No es fácil que su muerte vaya a suponer un hito inmediato en la evolución política de China. El Gobierno comunista es enormemente eficaz para la insidia y, además de la censura de cualquier noticia sobre Liu, sabe de la importancia del silencio. Muy pocos jóvenes de la generación del milenio habrán oído hablar nunca de él. La represión furiosa que ha desatado Xi Jinping contra cualquier muestra de disidencia durante los años de su mandato no lleva trazas de abatir. Opositores políticos, abogados laboralistas, grupos de feministas, líderes sindicales, periodistas, libreros, ecologistas, y hasta las clases medias urbanas que se manifiestan para poder comprar más pisos: sobre todos ellos y ellas han recaído castigos ejemplares. Y, por supuesto, como sucedía en los años tardíos del franquismo, la mejora general de las condiciones de vida ha conseguido que la gran mayoría acepte pasivamente –muchos hasta con entusiasmo– el contrato social vigente.

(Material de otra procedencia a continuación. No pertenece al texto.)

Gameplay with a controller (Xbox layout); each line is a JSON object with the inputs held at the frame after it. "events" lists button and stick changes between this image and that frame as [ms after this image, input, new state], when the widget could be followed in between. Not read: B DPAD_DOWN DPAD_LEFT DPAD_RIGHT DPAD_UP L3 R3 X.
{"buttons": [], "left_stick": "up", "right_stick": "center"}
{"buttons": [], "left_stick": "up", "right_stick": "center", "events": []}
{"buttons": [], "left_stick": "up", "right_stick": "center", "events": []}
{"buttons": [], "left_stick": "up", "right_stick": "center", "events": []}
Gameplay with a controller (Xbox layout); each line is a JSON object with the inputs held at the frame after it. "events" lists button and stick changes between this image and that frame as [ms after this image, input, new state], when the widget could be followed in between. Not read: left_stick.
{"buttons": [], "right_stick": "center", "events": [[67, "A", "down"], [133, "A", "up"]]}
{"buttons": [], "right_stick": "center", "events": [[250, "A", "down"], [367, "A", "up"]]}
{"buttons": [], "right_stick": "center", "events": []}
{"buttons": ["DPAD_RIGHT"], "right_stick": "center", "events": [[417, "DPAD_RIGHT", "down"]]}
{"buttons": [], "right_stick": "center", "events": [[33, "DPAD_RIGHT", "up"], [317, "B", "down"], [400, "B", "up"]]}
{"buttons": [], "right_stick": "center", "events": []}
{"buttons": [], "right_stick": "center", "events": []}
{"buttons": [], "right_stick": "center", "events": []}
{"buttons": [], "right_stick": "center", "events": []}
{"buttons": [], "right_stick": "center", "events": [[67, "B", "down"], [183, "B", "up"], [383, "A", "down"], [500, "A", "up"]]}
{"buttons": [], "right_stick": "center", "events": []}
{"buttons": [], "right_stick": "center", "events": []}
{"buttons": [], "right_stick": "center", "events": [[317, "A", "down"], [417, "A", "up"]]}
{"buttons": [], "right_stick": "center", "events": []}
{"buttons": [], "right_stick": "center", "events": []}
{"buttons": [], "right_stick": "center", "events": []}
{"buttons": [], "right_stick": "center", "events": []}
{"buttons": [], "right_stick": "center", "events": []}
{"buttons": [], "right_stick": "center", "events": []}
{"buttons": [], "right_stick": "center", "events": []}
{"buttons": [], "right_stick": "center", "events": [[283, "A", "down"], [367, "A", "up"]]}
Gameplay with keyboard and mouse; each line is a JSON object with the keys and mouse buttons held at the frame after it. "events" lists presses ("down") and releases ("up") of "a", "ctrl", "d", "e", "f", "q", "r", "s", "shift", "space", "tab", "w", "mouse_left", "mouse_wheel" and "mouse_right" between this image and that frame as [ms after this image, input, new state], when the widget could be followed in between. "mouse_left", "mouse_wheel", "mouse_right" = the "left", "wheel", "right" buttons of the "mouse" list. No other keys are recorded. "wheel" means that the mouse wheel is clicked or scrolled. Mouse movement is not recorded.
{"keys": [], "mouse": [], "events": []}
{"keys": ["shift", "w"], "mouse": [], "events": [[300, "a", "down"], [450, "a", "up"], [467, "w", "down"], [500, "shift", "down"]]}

Mejor, pues, que la del espejo, a la muerte de Liu le acomoda la imagen perdurable de la semilla. Aunque sea imposible adelantar cómo o cuándo, el Partido Comunista Chino acabará por ver puesta en cuestión su legitimidad. Tal vez el proceso se mida en décadas, tal vez en años, tal vez en meses: la vida siempre sorprende. Cuando la crisis llegue, sus opositores buscarán inspiración, objetivos, justificaciones, temple moral, razones para luchar. Y ahí, como en un roble cuya sombra se ha alargado en el silencio, repararán en la memoria de Liu Xiaobo.

Es difícil rematar su epitafio sin mencionar a Liu Xia, su mujer, su compañera, su colega de aficiones y de lucha en las horas felices y en las amargas. Tan buena escritora de poemas como él. Una reputada fotógrafa; una buena pintora. Cuánto más sencillo no hubiera sido su sino si, como querían los jerarcas chinos, hubiera cambiado el ser un roble gemelo por la traición. Hicieron lo imposible para conseguirlo y, en su frustración, convirtieron su vida en un infierno. Tras la condena de Xiaobo, Xia, nunca acusada de haber cometido un delito, fue confinada en su domicilio sin recibir visitas no autorizadas, sin salir salvo con permiso, sin acceso a Internet o a la televisión. Es poco probable que, ahora, cuando Liu Xiaobo ya no puede ser vencido, a Xia le permitan salir del país. Como su esposo, al que se le negó la oportunidad de ser trasladado a Alemania o a Estados Unidos para obtener mejores cuidados en sus últimos días, Liu Xia sabe demasiado y, como él, no tiene miedo.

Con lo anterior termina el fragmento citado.